Most of you who read JoeSportsFan know that I like to write about extremely stupid stuff—especially my 5 Ms of mustaches, midgets, monkey, mullets and Mr. T.
Today, I bring you a more thoughtful post than I would normally offer. This one about sports media—both old and new.
I’ll start with when I woke up Wednesday morning after a night fraught with 12 PBRs. I came downstairs, walked outside, and picked up this thing the young people today call a “newspaper.”
It was kind of an ashy white with black lettering—some in bold typeface and some not. It had color photos of people who looked like they were unhappy or sweating a lot while they consumed vast quantities of pork products. Interesting, novel.
Like the rest of you, I’m a sports fan and I found this section called “SPORTS.”
I read this black typeface that was in bold and had a photo of a joyless guy.

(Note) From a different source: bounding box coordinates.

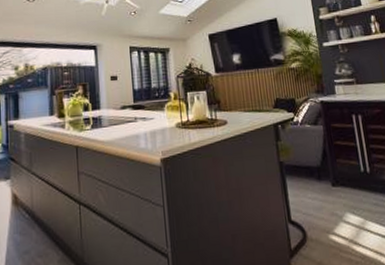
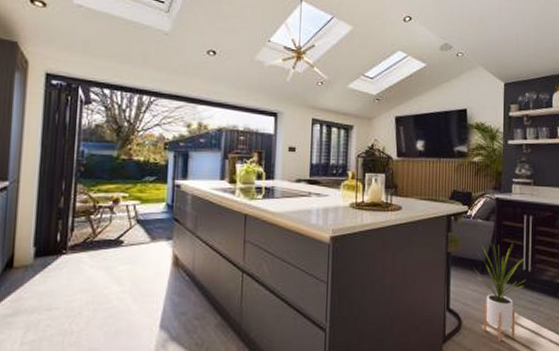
house plant: none [309,146,366,251] -> present [473,242,526,342]

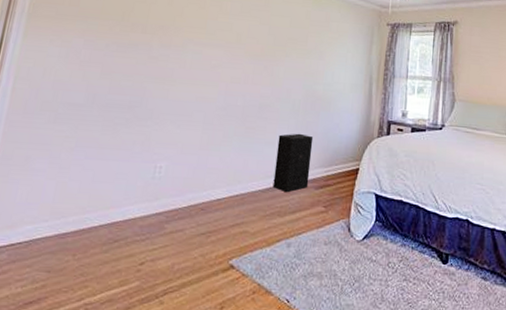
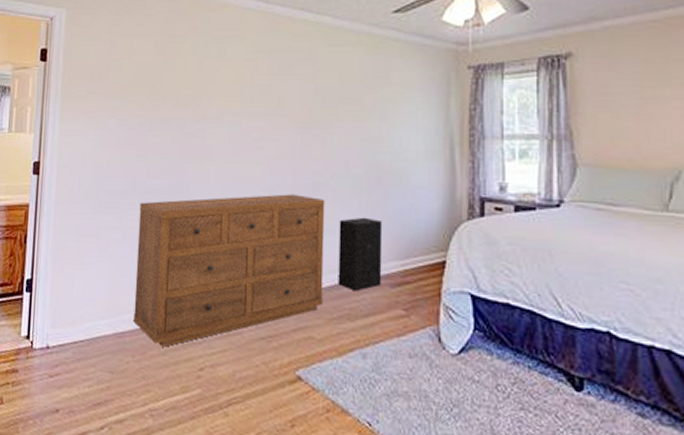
dresser: none [78,112,269,245] -> present [133,194,325,347]

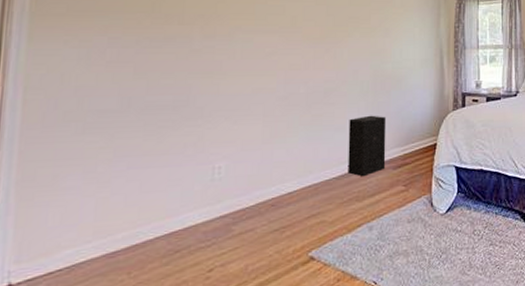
dresser: present [133,194,325,347] -> none [129,100,336,258]

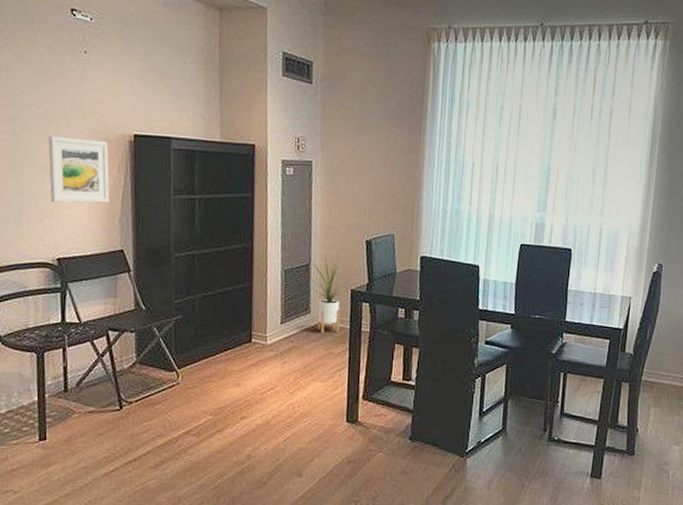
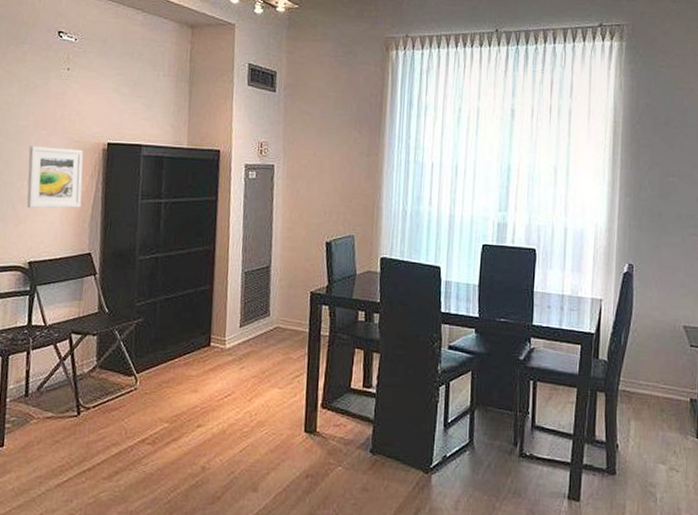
house plant: present [307,255,350,333] -> none [267,257,309,337]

His name was Bryan Burwell, and his headline read, “Steelers QB latest to land on hot seat.”
I thought to myself, “Wow, I didn’t hear anything about this on any of the ESPN properties like .com, ESPN Radio, or Sports Center. What up with Ben Roethlisberger?”
So I read Happy Burwell’s piece and it suggested Big Ben may have learned nothing from the Kobe Bryant rape case.
As you probably know by now, he has a new civil suit filed against him by a young lady who claims he took a few too many liberties. Not good business at all for anyone—especially a Super Bowl winning QB.
I found it odd that this was the first time I had heard about it—this from someone who spends a fair amount of time on ESPN and sports blogs —hell, I write for this one.
But for the most part blogs and sports media in general has been inundated covering Michael Vick’s prison release (no more Dickies!) and the Erin Andrews naked hotel video debacle.
Deadspin at least had something posted at 5:40 PM on Tuesday, July 21, as the story was breaking.
I went to Twitter—the true source for immediacy—where I found these Tweets.
Clearly, it was making the rounds. But not hearing anything about this trainwreck from ESPN, which has essentially cornered the marketing on sports media?
Surprising, but then I saw ProFootballTalk.com reporting that ESPN made an editorial decision to not report on it.
OK, they piled on Kobe too much an figured they’d take a more measured approach here and wait it out a bit.
So I started thinking about the implications as well as my reactions as a sports news consumer.
- I rely far too much on ESPN and actually use one of Chris Berman’s socks as a washcloth.
- Most stories today—whether it be sports, news, or trends on retired Muppets—are beginning outside the traditional media forum.
- Traditional media, however, is still the validating point that reignites any story.
- ESPN has far too much power and should be destroyed with the exception of Scott Van Pelt’s wardrobe.
Most important, especially for those who are media doomsday forecasters: Traditional media is not dead.
Are blogs and social media taking off in terms of value to, say, companies who wish to use them to reach target audiences?
Just check out some of the stats in this piece from MediaPost.com such as the fact that companies with the highest levels of social media activity on average increased revenues by 18 percent in the last 12 months, while the least active saw sales drop 6 percent over that period.
The numbers don’t lie.
But traditional media is not dead. It’s just part of a broader spectrum of choices than we have ever had before…like if a few competitors popped up against Dr. Pepper and Mr. Pibb.